### Data items
☆ ☆ ☆ ☆ ☆

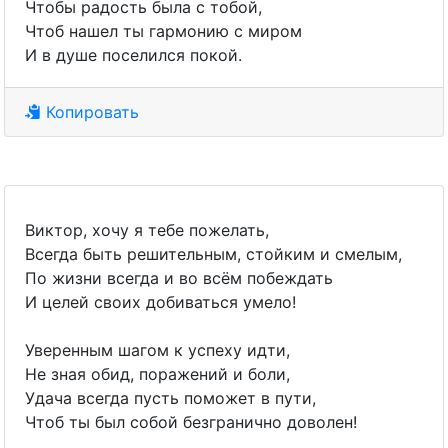
Чтобы радость была с тобой,
Чтоб нашел ты гармонию с миром
И в душе поселился покой.
Копировать
Виктор, хочу я тебе пожелать,
Всегда быть решительным, стойким и смелым,
По жизни всегда и во всём побеждать
И целей своих добиваться умело!
Уверенным шагом к успеху идти,
Не зная обид, поражений и боли,
Удача всегда пусть поможет в пути,
Чтоб ты был собой безгранично доволен!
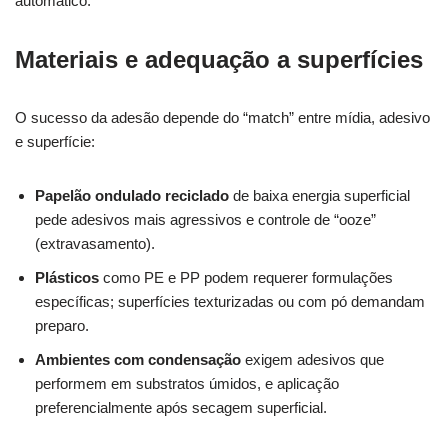
automático.
Materiais e adequação a superfícies
O sucesso da adesão depende do “match” entre mídia, adesivo
e superfície:
Papelão ondulado reciclado
de baixa energia superficial
pede adesivos mais agressivos e controle de “ooze”
(extravasamento).
Plásticos
como PE e PP podem requerer formulações
específicas; superfícies texturizadas ou com pó demandam
preparo.
Ambientes com condensação
exigem adesivos que
performem em substratos úmidos, e aplicação
preferencialmente após secagem superficial.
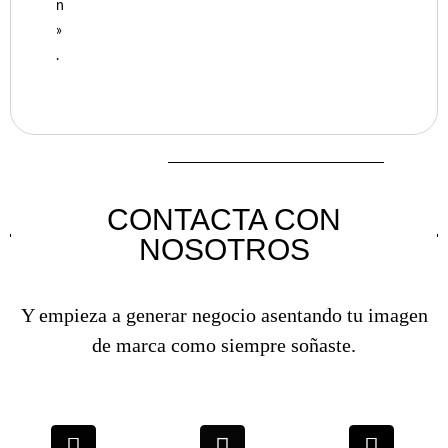
n
»
.
CONTACTA CON
NOSOTROS
Y empieza a generar negocio asentando tu imagen
de marca como siempre soñaste.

☆ ☆ ☆ ☆ ☆

### TRY IT
In the data above, find each line that has the word "superfícies" and copy it out.

### THE ANSWER
Materiais e adequação a superfícies
específicas; superfícies texturizadas ou com pó demandam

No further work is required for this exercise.